DOCUMENT EXTRACT -
------------------------------------------------------------
Suppose that $f: \mathbb R\to \mathbb R^\omega$, where $\omega$ is countably infinite index set, is defined by $f(t)= (t,2t,3t,...)$.
The question is to discuss continuity of $f$ in the following three cases: $1) \mathbb R^\omega$ is with product topology, $2) \mathbb R^\omega$ is with the uniform topology, $3)\mathbb R^\omega$ is with the box topology.
Case $1:$ In this case, $f$ is continuous since each of its component functions are continuous.
Case $2:$ This topology is defined as the topology induced by the metric $\rho:\mathbb R^\omega\times \mathbb R^\omega\to [0,\infty), \rho(x,y)=\sup\{\min(1, |x_i-y_i|): i\in \mathbb N\}$.
Let $B_\rho(x, r), r<1$ be a basis element of the uniform topology. We wish to show that $f^{-1}(B_\rho(x, r))\subset \mathbb R$ is open. It is trivial if $f^{-1}(B_\rho(x, r))$ is empty or all of $\mathbb R$ so suppose this to be non empty and properly contained in $\mathbb R$. Let $y\in f^{-1}( B_\rho(x, r)).$ It is to be shown that there exists a $\delta>0$ such that $(y-\delta, y+\delta)\subset f^{-1}(B_\rho(x, r)).$
We have $\rho (f(y),x))\lt r\implies |\pi_i(f(y))-x_i|\lt r\,\, \forall i\implies |iy-x_i|\lt r\implies |y-\frac {x_i}i|\lt \frac r{i}.$ It is tempting to assume $\delta=\min_i \frac{x_i}i$ but the problem is that such a $\delta$ may not be well defined. This makes me think that $f$ is not continuous. Nonetheless, I'm stuck here.
------------------------------------------------------------
SUPPLIED DATA -

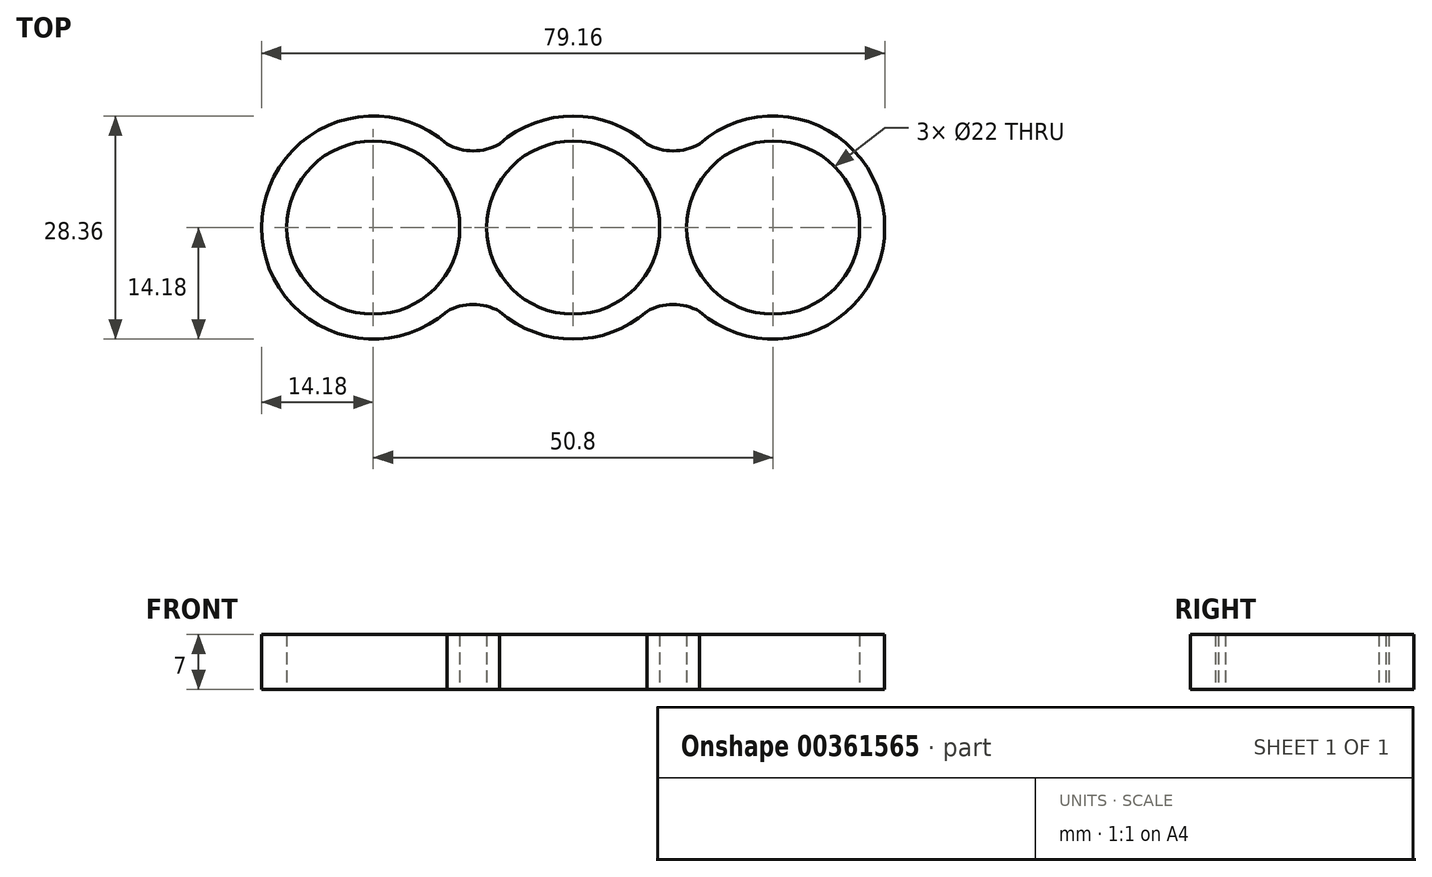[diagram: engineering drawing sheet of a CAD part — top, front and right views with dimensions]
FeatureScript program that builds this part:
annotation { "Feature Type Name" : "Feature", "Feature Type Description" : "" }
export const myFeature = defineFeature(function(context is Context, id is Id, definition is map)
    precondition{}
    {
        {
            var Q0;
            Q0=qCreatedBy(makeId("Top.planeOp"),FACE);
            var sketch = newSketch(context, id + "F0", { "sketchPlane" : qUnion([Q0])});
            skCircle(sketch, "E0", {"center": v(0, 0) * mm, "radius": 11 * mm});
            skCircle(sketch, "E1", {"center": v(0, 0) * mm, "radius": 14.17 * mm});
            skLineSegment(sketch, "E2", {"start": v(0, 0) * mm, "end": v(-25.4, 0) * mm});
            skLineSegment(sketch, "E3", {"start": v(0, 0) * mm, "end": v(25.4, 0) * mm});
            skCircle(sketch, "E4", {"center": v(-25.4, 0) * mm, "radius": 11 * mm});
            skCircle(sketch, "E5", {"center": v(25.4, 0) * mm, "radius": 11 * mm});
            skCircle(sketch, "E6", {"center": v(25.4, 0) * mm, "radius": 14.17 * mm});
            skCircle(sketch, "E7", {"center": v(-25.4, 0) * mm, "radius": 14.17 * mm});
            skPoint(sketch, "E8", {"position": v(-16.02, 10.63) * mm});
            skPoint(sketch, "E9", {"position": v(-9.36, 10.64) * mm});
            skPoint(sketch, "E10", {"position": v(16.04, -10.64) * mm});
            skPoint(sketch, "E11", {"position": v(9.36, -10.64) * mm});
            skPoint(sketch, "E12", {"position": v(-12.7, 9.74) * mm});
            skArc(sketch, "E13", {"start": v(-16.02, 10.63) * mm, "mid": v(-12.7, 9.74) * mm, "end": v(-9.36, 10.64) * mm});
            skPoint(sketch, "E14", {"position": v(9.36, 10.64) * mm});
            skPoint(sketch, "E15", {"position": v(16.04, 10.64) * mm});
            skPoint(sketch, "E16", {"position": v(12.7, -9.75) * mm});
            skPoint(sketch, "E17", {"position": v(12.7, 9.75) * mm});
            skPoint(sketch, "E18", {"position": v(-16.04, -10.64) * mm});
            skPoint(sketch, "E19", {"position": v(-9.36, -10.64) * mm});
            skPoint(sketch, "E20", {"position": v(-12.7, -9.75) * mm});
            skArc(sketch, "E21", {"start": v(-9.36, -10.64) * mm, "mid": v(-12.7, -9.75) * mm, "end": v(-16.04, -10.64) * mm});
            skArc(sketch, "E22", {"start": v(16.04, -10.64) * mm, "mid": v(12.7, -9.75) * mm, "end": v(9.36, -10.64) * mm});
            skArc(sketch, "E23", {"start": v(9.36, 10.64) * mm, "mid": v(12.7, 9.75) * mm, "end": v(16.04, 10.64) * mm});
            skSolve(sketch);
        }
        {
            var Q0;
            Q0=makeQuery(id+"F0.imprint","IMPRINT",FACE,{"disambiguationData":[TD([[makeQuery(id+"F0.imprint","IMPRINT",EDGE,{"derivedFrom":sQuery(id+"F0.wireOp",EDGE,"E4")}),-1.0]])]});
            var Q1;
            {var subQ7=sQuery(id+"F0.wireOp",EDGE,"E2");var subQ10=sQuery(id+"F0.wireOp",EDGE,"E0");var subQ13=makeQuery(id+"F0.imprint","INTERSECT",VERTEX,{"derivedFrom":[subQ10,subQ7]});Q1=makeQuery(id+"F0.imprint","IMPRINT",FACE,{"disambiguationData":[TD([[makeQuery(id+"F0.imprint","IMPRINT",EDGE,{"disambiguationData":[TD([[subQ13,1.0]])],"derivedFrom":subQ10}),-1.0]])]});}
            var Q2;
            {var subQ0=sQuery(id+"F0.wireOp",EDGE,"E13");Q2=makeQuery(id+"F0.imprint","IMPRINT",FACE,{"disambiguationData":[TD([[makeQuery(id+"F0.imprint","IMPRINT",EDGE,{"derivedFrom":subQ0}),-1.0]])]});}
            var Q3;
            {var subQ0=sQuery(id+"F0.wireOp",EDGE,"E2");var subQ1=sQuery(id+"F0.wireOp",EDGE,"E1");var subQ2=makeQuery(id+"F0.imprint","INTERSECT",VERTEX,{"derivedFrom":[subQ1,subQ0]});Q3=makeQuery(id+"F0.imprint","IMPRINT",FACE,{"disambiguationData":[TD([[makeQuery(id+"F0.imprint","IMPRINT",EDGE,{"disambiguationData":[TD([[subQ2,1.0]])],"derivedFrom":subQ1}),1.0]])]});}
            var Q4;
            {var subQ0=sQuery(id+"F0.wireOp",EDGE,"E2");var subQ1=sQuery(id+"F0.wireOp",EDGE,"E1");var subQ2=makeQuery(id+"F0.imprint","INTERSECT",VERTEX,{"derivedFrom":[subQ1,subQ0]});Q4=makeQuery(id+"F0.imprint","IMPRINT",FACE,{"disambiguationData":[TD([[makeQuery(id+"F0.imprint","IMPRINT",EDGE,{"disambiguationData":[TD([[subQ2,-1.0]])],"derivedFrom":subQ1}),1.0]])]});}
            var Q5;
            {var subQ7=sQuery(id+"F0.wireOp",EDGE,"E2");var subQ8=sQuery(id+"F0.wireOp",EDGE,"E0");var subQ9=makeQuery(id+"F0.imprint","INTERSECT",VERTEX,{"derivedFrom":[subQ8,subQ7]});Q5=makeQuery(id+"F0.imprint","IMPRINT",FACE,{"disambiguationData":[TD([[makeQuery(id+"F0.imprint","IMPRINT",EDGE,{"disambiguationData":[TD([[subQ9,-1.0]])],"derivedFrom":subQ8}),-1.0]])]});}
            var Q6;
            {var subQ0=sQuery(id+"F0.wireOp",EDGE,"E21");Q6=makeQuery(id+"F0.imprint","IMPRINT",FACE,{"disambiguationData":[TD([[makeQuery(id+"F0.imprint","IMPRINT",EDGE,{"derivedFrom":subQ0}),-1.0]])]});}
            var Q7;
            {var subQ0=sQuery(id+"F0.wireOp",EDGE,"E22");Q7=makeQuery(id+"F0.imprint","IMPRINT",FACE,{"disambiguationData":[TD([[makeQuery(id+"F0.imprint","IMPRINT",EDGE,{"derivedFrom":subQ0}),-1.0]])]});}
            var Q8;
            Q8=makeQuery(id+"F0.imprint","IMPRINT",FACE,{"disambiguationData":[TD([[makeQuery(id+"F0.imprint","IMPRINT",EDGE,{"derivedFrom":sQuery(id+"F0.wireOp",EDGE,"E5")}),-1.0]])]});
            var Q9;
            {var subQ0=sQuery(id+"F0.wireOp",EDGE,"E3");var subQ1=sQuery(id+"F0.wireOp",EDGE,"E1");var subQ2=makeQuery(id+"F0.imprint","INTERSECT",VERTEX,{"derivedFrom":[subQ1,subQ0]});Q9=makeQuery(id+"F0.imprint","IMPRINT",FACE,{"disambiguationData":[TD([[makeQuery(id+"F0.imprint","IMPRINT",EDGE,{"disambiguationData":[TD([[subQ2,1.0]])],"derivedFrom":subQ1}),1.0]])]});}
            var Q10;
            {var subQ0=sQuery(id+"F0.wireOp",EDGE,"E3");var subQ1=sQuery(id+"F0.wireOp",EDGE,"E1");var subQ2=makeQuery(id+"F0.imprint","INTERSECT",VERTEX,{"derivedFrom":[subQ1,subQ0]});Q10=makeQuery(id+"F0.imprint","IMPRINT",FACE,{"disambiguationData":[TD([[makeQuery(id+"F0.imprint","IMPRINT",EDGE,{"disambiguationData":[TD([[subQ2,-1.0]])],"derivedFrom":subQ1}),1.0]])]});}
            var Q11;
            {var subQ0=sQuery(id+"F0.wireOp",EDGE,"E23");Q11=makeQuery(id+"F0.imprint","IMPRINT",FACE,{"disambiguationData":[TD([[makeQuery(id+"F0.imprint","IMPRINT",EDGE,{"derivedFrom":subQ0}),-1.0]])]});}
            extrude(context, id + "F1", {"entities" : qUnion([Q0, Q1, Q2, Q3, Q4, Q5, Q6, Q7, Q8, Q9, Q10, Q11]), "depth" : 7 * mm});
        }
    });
------------------------------------------------------------
EXERCISES -
1: List the three topologies on $\mathbb R^\omega$ that the post on the continuity of $f$ considers.
2: In the post on the continuity of $f$, why is $f$ said to be continuous under the product topology?
3: Continue the post on the continuity of $f$ from where it stops.
The data have nothing to do with the post on the continuity of $f$.

ANSWERS PER TASK -
1: Product topology, uniform topology, box topology

2: Each of its component functions is continuous.

3:
Case $3:$ Consider the open set $\Pi U_i$ in the co-domain, where $U_i:=(-\frac 1i, \frac 1i)$. It is clear that $f^{-1}(\Pi U_i)\ni 0$ so if $f$ were continuous then $f^{-1}(\Pi U_i)$ should have been open in $\mathbb R$,i.e, there must exist a $\delta>0$ such that $(-\delta, \delta)\subset f^{-1}(\Pi U_i)\implies f((-\delta, \delta))\subset \Pi U_i\implies (-i\delta, i\delta)\subset(-\frac 1i, \frac 1i)\, \forall i\implies \delta\lt \frac 1i\, \forall i$, which is not possible (as it would violate Archimedean property). So $f$ is not continuous here.
It is known that product topology is contained in the uniform topology which in turn is contained in the box topology.
If $f$ were not continuous in the uniform topology then it will not be continuous in the box topology either. If $f$ were continuous in the uniform topology then nothing can be said about continuity of $f$ in the box topology without further investigation. The point is that: continuity of $f$ in case $2$ does not seem to be deducible directly from case $1$ and case $3$.
So how do we conclude continuity (or non continuity) of $f$ is case $2$?
With help from @MartinSleziak, here is a solution:
It is clear that $f(0)=0$. Let's check the behavior of $f$ around $0$. For any $x\ne 0$,
$\rho (f(x), f(0))=\sup \{\min (1, |\pi_i(f(x))-\pi_i(f(0))|): i\in \mathbb N\}=\sup \{\min (1, |ix|):i\in \mathbb N\}=1.$
So $f$ is not continuous at $0$.